Starting at the line with "## Constraint Propagation Problem" and going on through the line with "2. **Battery Optimization:**", reproduce each line in the records below exactly and nothing more.

§ **Provided records**:
○ ○ ○ ○ ○
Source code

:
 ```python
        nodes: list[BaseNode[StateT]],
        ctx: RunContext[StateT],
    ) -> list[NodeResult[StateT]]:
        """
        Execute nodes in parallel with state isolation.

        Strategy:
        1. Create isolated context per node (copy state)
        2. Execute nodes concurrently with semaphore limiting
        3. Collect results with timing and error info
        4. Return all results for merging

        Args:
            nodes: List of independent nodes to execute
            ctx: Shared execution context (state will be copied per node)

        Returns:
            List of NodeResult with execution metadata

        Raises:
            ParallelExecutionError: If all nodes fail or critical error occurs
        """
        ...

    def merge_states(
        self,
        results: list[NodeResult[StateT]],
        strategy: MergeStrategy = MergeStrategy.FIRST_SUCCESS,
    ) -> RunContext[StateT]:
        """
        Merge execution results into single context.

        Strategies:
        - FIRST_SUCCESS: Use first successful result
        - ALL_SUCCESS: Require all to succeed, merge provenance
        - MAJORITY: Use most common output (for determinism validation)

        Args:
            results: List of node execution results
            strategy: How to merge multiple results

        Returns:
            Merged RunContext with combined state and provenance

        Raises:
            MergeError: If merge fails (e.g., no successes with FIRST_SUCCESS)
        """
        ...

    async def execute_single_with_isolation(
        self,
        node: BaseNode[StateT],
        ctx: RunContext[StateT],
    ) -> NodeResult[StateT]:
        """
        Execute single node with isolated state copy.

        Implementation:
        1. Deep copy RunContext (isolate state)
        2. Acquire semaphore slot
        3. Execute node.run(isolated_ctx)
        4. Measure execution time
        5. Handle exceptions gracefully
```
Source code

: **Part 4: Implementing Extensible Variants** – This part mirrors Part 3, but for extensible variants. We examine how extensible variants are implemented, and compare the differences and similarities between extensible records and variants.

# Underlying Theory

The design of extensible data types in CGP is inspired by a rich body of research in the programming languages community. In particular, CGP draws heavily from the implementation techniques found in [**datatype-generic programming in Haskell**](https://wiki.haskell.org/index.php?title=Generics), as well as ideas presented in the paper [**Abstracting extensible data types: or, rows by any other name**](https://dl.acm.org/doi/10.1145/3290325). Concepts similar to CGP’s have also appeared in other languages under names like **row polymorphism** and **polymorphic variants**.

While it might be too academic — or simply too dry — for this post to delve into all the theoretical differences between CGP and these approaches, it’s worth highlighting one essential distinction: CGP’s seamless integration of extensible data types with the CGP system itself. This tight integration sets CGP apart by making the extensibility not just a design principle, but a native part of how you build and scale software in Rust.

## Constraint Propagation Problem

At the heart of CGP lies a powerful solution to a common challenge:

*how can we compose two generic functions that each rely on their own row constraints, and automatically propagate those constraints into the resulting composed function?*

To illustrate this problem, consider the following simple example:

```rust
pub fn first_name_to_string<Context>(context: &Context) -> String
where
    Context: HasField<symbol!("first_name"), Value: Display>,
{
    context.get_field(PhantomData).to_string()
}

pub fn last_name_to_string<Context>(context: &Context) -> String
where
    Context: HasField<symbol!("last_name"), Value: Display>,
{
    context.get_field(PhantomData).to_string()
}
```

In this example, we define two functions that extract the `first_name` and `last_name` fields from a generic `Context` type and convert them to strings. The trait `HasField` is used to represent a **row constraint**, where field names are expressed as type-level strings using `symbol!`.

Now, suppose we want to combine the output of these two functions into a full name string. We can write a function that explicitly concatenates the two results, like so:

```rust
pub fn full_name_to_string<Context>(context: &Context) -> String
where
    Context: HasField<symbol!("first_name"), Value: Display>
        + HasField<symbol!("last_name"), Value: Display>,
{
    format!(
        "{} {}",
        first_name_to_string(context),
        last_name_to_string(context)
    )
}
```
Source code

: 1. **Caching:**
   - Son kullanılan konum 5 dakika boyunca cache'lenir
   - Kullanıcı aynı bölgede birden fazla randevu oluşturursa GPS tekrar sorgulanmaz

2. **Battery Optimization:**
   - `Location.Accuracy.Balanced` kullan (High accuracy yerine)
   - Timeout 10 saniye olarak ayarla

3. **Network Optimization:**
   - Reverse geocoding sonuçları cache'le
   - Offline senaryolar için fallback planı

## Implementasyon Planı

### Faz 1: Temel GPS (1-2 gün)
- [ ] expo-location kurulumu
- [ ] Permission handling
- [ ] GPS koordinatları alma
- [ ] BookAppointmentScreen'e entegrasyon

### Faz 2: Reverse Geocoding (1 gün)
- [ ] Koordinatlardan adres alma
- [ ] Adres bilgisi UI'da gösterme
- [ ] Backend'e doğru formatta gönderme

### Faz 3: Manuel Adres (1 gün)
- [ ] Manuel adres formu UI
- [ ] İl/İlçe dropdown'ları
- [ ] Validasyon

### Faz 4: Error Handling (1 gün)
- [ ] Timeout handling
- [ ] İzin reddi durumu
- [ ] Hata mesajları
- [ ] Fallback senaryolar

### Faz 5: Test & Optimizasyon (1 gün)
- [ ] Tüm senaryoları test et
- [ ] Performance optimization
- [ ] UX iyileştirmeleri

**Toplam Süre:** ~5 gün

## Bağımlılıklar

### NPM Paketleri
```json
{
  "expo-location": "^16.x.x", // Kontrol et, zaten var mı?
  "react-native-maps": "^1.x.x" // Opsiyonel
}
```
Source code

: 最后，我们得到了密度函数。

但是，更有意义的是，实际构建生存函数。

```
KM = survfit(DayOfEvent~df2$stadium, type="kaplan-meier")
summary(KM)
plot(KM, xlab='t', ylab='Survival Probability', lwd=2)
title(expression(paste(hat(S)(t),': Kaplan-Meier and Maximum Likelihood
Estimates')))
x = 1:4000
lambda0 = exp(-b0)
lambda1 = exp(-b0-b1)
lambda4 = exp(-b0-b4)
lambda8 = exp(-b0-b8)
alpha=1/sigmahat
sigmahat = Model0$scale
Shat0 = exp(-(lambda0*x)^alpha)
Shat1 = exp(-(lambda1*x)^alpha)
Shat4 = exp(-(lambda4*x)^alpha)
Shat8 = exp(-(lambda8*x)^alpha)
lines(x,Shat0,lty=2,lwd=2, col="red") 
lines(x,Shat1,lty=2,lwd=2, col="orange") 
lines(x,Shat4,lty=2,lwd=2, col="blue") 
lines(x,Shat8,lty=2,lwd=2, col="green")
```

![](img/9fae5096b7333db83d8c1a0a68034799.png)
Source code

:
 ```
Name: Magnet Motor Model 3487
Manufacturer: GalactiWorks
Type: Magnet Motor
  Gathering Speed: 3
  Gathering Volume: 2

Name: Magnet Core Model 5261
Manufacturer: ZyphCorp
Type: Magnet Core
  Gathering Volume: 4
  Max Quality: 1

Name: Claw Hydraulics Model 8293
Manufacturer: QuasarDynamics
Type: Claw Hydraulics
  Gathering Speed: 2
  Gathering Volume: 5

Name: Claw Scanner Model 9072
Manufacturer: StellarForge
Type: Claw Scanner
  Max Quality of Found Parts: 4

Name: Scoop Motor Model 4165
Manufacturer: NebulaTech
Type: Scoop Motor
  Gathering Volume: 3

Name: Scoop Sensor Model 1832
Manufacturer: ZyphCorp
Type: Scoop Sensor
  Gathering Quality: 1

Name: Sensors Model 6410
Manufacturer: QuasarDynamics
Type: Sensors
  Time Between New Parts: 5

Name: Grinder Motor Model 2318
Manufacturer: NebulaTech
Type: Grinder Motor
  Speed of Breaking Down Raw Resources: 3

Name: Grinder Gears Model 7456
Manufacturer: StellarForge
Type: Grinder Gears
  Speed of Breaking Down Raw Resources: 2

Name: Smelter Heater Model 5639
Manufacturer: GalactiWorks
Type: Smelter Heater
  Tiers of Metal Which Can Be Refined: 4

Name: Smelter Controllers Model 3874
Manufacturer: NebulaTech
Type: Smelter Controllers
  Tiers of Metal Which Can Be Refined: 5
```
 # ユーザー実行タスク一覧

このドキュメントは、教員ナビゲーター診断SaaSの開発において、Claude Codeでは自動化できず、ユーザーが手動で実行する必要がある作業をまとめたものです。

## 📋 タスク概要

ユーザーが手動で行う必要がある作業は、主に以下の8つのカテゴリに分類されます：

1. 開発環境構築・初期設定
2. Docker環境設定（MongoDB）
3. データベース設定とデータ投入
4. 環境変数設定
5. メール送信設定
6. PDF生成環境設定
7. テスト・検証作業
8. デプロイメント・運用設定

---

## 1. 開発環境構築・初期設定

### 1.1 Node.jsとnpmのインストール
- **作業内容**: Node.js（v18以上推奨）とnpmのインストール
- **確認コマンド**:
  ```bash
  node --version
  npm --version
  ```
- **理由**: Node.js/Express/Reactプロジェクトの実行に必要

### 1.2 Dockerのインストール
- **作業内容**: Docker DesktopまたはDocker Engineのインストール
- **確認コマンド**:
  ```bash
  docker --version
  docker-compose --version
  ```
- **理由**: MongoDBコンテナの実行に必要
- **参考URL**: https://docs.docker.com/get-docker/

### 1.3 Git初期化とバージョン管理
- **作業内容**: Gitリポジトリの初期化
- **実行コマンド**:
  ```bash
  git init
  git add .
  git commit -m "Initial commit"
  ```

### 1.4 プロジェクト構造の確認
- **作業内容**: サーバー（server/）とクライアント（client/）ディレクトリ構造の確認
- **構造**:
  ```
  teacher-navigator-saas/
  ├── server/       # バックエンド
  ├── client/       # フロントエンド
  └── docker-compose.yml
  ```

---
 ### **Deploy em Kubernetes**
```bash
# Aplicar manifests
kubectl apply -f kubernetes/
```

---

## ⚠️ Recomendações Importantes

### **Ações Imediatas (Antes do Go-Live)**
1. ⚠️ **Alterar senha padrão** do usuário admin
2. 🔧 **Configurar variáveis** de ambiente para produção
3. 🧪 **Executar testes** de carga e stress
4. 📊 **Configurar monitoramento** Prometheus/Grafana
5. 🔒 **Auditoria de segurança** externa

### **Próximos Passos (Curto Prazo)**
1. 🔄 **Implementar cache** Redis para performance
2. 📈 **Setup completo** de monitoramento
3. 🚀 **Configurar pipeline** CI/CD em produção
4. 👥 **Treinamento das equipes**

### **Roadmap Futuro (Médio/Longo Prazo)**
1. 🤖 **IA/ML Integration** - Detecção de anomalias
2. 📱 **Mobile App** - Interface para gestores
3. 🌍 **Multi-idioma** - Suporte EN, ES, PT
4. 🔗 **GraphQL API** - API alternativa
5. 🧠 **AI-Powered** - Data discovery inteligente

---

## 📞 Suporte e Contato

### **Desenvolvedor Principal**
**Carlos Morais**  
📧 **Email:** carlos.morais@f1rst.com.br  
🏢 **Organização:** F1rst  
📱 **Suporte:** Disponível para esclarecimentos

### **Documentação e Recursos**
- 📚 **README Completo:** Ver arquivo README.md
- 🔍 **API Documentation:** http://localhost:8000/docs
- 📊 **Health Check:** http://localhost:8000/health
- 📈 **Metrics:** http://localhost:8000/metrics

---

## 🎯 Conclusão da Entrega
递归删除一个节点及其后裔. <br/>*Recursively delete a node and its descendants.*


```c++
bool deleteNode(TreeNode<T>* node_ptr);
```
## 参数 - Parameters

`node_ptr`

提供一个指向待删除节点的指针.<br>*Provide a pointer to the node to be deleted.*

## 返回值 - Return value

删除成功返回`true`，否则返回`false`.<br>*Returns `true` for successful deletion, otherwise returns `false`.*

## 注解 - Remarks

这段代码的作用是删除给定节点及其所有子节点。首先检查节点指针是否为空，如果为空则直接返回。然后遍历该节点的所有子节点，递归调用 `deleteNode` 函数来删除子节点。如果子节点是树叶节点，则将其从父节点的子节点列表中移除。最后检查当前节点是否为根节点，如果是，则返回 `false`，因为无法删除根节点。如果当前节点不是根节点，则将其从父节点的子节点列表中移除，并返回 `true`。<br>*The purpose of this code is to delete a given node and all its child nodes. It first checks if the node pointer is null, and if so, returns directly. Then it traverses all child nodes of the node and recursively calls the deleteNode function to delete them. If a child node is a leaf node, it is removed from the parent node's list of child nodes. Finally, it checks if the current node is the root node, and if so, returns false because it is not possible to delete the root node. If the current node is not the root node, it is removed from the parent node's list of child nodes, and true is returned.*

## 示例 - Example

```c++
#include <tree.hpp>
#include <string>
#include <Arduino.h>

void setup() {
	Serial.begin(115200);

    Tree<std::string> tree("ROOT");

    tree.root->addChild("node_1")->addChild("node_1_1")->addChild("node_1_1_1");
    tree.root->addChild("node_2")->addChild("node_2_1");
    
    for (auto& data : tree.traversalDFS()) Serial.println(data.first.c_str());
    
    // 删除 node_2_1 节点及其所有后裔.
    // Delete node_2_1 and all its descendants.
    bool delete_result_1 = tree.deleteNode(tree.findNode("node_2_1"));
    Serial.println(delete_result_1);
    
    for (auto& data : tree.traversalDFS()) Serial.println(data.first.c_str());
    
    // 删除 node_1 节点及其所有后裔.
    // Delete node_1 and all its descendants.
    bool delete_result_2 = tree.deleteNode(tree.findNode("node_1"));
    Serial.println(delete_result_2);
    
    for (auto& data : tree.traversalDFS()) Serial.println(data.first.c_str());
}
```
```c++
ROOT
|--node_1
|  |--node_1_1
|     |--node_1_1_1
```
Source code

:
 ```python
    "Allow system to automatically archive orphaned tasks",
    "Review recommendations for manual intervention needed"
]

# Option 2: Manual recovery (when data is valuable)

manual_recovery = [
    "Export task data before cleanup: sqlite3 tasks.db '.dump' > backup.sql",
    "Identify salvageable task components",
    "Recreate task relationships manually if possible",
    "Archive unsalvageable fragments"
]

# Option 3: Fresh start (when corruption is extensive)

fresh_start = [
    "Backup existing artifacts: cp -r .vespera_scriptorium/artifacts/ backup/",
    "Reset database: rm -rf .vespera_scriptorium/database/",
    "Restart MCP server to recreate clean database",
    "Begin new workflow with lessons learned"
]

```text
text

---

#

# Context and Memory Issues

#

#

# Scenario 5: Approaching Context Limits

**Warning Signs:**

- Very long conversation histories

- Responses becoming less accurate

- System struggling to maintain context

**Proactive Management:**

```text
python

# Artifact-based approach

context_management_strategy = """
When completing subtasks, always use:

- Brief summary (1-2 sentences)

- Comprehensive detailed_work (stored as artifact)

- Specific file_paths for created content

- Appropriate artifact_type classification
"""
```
○ ○ ○ ○ ○
§ **Solution to this exercise**:
## Constraint Propagation Problem

At the heart of CGP lies a powerful solution to a common challenge:

*how can we compose two generic functions that each rely on their own row constraints, and automatically propagate those constraints into the resulting composed function?*

To illustrate this problem, consider the following simple example:

```rust
pub fn first_name_to_string<Context>(context: &Context) -> String
where
    Context: HasField<symbol!("first_name"), Value: Display>,
{
    context.get_field(PhantomData).to_string()
}

pub fn last_name_to_string<Context>(context: &Context) -> String
where
    Context: HasField<symbol!("last_name"), Value: Display>,
{
    context.get_field(PhantomData).to_string()
}
```

In this example, we define two functions that extract the `first_name` and `last_name` fields from a generic `Context` type and convert them to strings. The trait `HasField` is used to represent a **row constraint**, where field names are expressed as type-level strings using `symbol!`.

Now, suppose we want to combine the output of these two functions into a full name string. We can write a function that explicitly concatenates the two results, like so:

```rust
pub fn full_name_to_string<Context>(context: &Context) -> String
where
    Context: HasField<symbol!("first_name"), Value: Display>
        + HasField<symbol!("last_name"), Value: Display>,
{
    format!(
        "{} {}",
        first_name_to_string(context),
        last_name_to_string(context)
    )
}
```
Source code

: 1. **Caching:**
   - Son kullanılan konum 5 dakika boyunca cache'lenir
   - Kullanıcı aynı bölgede birden fazla randevu oluşturursa GPS tekrar sorgulanmaz

2. **Battery Optimization:**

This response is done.